[begin PASSAGE GIVEN]
Something’s Happening Here

Frankfurt. A large number of Orthodox Jews are not allowed on a plane, identified as part of a group because they looked Jewish. Kentucky. A graduate at the university spotted an obviously Jewish man across the street and screamed out “you know, all the kikes should be killed.” Buffalo. A young man, spouting the Great White Replacement Theory, walked into a food market and shot 13 people, killing 10. And these things all happened in the first two weeks of May.

Robert Mnookin, in his book, The American Jewish Paradox, remarked that American Jews are no longer persecuted for being Jewish. He pointed out that especially between about 1900 and 1950, Jews were barred from schools, professions, and neighborhoods, but by 1960 quotas were largely gone, and today institutionalized discrimination has essentially disappeared. He acknowledged that there are obviously still antisemites in America, but his premise is that their hostility is no longer expressed through American institutions that hold the keys to power, prestige, and inclusion. He said these things in a book released in 2018. I wonder what he would say about the white supremacists who marched through U Va shouting, “Jews will not replace us,” and the president of the United States, who said there were “fine people on both sides.” Is not the presidency such an institution?
[end PASSAGE GIVEN]
◆ SHORT EXERCISE 1
In the listing below, copy out each line word for word, starting at the line containing "common name: Red squirrel" and ending at the line containing "family: Philosciidae".
[begin EXCERPTED RECORDS]
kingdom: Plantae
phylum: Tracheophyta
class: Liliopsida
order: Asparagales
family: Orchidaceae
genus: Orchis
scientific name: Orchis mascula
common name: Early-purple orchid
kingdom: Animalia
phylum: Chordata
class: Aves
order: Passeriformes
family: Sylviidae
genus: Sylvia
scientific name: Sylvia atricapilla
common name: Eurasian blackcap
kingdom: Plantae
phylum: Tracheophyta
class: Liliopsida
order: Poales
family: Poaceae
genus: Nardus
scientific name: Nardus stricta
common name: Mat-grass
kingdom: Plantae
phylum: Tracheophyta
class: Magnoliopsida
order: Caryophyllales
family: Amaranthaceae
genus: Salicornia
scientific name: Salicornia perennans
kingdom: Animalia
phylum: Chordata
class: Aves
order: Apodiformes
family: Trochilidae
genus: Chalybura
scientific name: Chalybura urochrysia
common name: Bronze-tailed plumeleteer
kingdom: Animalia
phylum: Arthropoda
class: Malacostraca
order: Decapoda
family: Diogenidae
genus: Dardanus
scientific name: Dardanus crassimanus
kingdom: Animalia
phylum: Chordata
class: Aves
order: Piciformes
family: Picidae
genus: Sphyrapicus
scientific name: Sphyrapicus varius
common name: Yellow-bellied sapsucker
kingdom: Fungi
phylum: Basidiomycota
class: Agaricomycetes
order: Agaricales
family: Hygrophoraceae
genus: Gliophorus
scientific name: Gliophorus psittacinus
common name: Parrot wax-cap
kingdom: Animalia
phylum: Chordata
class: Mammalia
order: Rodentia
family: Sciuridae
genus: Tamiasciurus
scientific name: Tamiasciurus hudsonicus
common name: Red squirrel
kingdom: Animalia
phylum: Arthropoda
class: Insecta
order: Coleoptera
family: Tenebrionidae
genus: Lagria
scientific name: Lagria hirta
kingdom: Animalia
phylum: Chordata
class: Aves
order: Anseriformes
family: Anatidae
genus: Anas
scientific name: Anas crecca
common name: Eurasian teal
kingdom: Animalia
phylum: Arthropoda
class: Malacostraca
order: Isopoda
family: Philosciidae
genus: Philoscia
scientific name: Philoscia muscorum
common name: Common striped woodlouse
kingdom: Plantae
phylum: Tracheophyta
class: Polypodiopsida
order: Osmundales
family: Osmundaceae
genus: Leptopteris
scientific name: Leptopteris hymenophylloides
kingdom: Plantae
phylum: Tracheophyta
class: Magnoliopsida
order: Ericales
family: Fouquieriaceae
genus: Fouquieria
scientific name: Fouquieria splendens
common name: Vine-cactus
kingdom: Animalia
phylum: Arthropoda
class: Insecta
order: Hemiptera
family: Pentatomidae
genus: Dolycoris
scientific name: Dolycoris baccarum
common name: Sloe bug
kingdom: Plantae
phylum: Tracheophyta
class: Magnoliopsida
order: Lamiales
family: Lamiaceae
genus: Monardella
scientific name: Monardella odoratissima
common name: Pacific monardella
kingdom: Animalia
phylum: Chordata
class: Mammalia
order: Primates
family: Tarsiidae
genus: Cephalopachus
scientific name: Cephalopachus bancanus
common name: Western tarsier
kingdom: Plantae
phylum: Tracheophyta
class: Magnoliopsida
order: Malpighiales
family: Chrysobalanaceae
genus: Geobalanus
[end EXCERPTED RECORDS]
◆ SHORT EXERCISE 2
Translate this sentence from the essay "Something's Happening Here" into Spanish: "Robert Mnookin, in his book, The American Jewish Paradox, remarked that American Jews are no longer persecuted for being Jewish."

◆ COMPLETE OUTPUT 1
common name: Red squirrel
kingdom: Animalia
phylum: Arthropoda
class: Insecta
order: Coleoptera
family: Tenebrionidae
genus: Lagria
scientific name: Lagria hirta
kingdom: Animalia
phylum: Chordata
class: Aves
order: Anseriformes
family: Anatidae
genus: Anas
scientific name: Anas crecca
common name: Eurasian teal
kingdom: Animalia
phylum: Arthropoda
class: Malacostraca
order: Isopoda
family: Philosciidae

◆ COMPLETE OUTPUT 2
Robert Mnookin, en su libro The American Jewish Paradox, señaló que los judíos estadounidenses ya no son perseguidos por ser judíos.